La fonte de la fonte des glaces causée par le réchauffement climatique ralentit la rotation de l’axe terrestre et modifie la durée du temps. Voici ce qui se passe.

Il peut sembler absurde, mais sur Terre, tant de glace a fondu qu’elle est capable d’influencer la rotation de la Terre sur son axe. En termes simples, l’énorme masse d’eau douce supplémentaire – liée à la fonte des glaciers polaires – s’est déplacée et se déplace vers l’équateur, entraînant un ralentissement de la vitesse de rotation de notre planète. Étant donné que le mouvement de rotation affecte à son tour le temps, en particulier le Temps Coordonné Universel (UTC), établi à l’aide d’horloges atomiques mais mis à jour en fonction des caprices de la rotation de la Terre, on devra retirer une seconde ajoutée, qui est précisément une correction pour aligner l’UTC sur le jour solaire dans les prochaines années.

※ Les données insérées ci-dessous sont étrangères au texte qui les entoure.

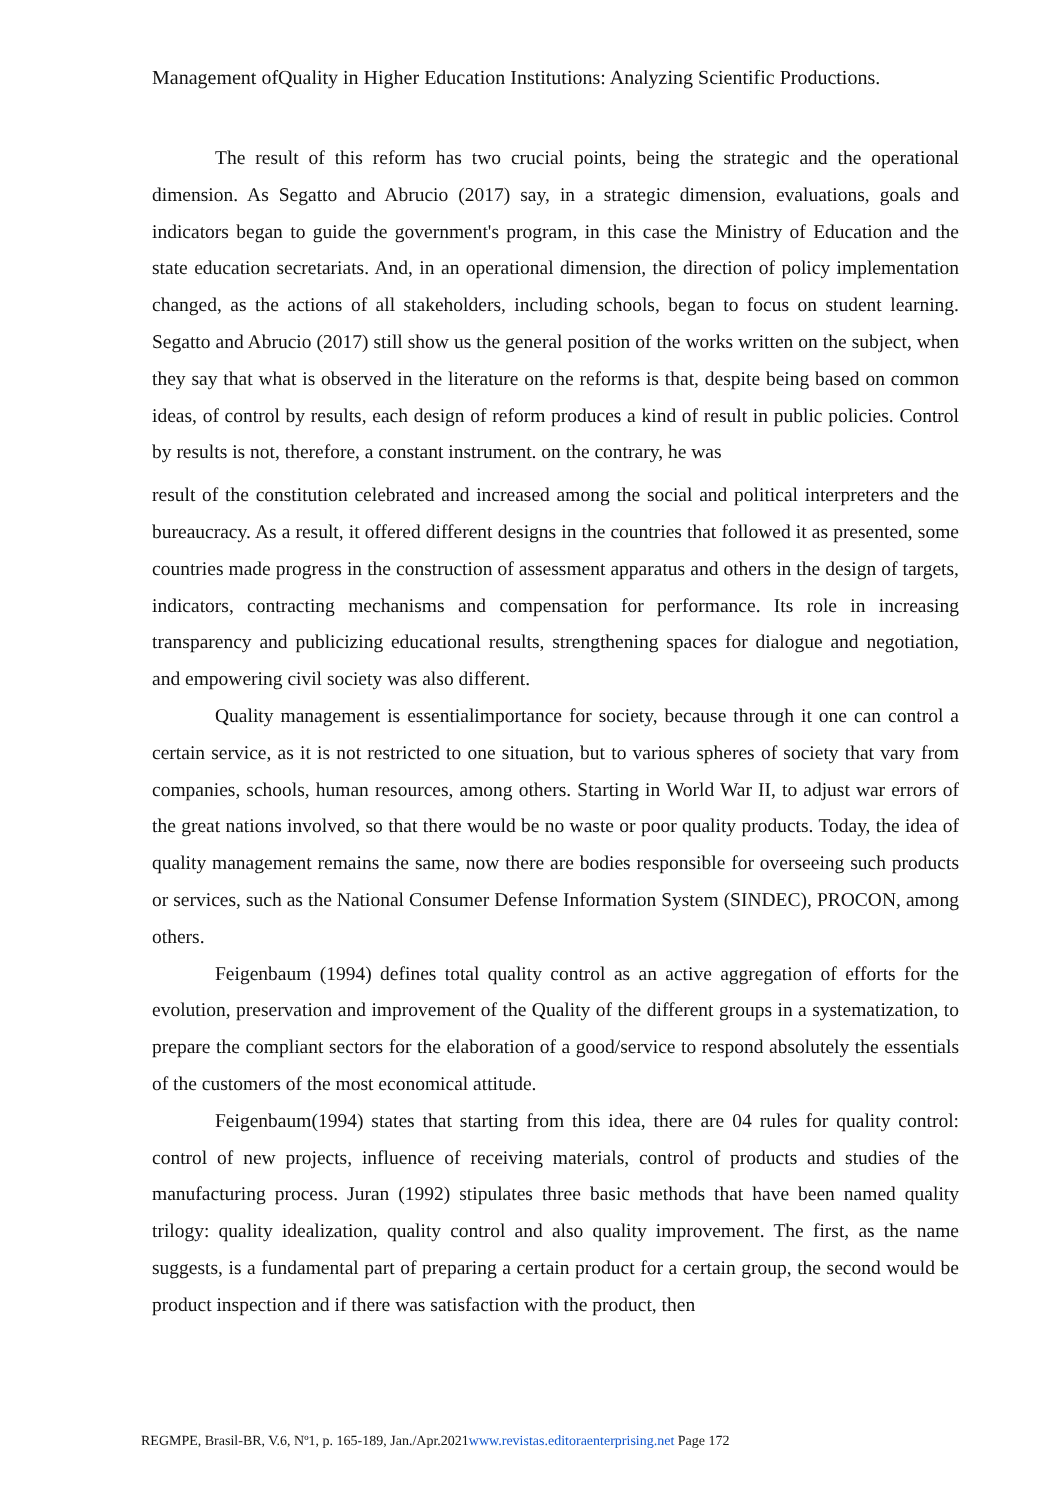Management ofQuality in Higher Education Institutions: Analyzing Scientific Productions.
The result of this reform has two crucial points, being the strategic and the operational dimension. As Segatto and Abrucio (2017) say, in a strategic dimension, evaluations, goals and indicators began to guide the government's program, in this case the Ministry of Education and the state education secretariats. And, in an operational dimension, the direction of policy implementation changed, as the actions of all stakeholders, including schools, began to focus on student learning. Segatto and Abrucio (2017) still show us the general position of the works written on the subject, when they say that what is observed in the literature on the reforms is that, despite being based on common ideas, of control by results, each design of reform produces a kind of result in public policies. Control by results is not, therefore, a constant instrument. on the contrary, he was
result of the constitution celebrated and increased among the social and political interpreters and the bureaucracy. As a result, it offered different designs in the countries that followed it as presented, some countries made progress in the construction of assessment apparatus and others in the design of targets, indicators, contracting mechanisms and compensation for performance. Its role in increasing transparency and publicizing educational results, strengthening spaces for dialogue and negotiation, and empowering civil society was also different.
Quality management is essentialimportance for society, because through it one can control a certain service, as it is not restricted to one situation, but to various spheres of society that vary from companies, schools, human resources, among others. Starting in World War II, to adjust war errors of the great nations involved, so that there would be no waste or poor quality products. Today, the idea of quality management remains the same, now there are bodies responsible for overseeing such products or services, such as the National Consumer Defense Information System (SINDEC), PROCON, among others.
Feigenbaum (1994) defines total quality control as an active aggregation of efforts for the evolution, preservation and improvement of the Quality of the different groups in a systematization, to prepare the compliant sectors for the elaboration of a good/service to respond absolutely the essentials of the customers of the most economical attitude.
Feigenbaum(1994) states that starting from this idea, there are 04 rules for quality control: control of new projects, influence of receiving materials, control of products and studies of the manufacturing process. Juran (1992) stipulates three basic methods that have been named quality trilogy: quality idealization, quality control and also quality improvement. The first, as the name suggests, is a fundamental part of preparing a certain product for a certain group, the second would be product inspection and if there was satisfaction with the product, then
REGMPE, Brasil-BR, V.6, Nº1, p. 165-189, Jan./Apr.2021www.revistas.editoraenterprising.net Page 172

< p>Un aspect significatif est que pour la première fois, il faut retirer et non ajouter cette seconde, en raison de l’accélération de la rotation terrestre due à la dynamique du noyau. Le moment où cela se produira, soit décalé de 3 ans par communiqué à ce qui était prévu, est dû précisément à la fonte des glaciers, elle-même provoquée par l’homme en raison des émissions de CO2 et d’autres gaz à effet de serre. En substance, avec les combustibles fossiles, nous avons été en mesure d’altérer – en la ralentissant – la vitesse de rotation de la Terre et donc le temps. Une « abomination » qui souligne l’impact de l’homme sur la planète (même s’il reste du temps pour l’Anthropocène, selon les chercheurs).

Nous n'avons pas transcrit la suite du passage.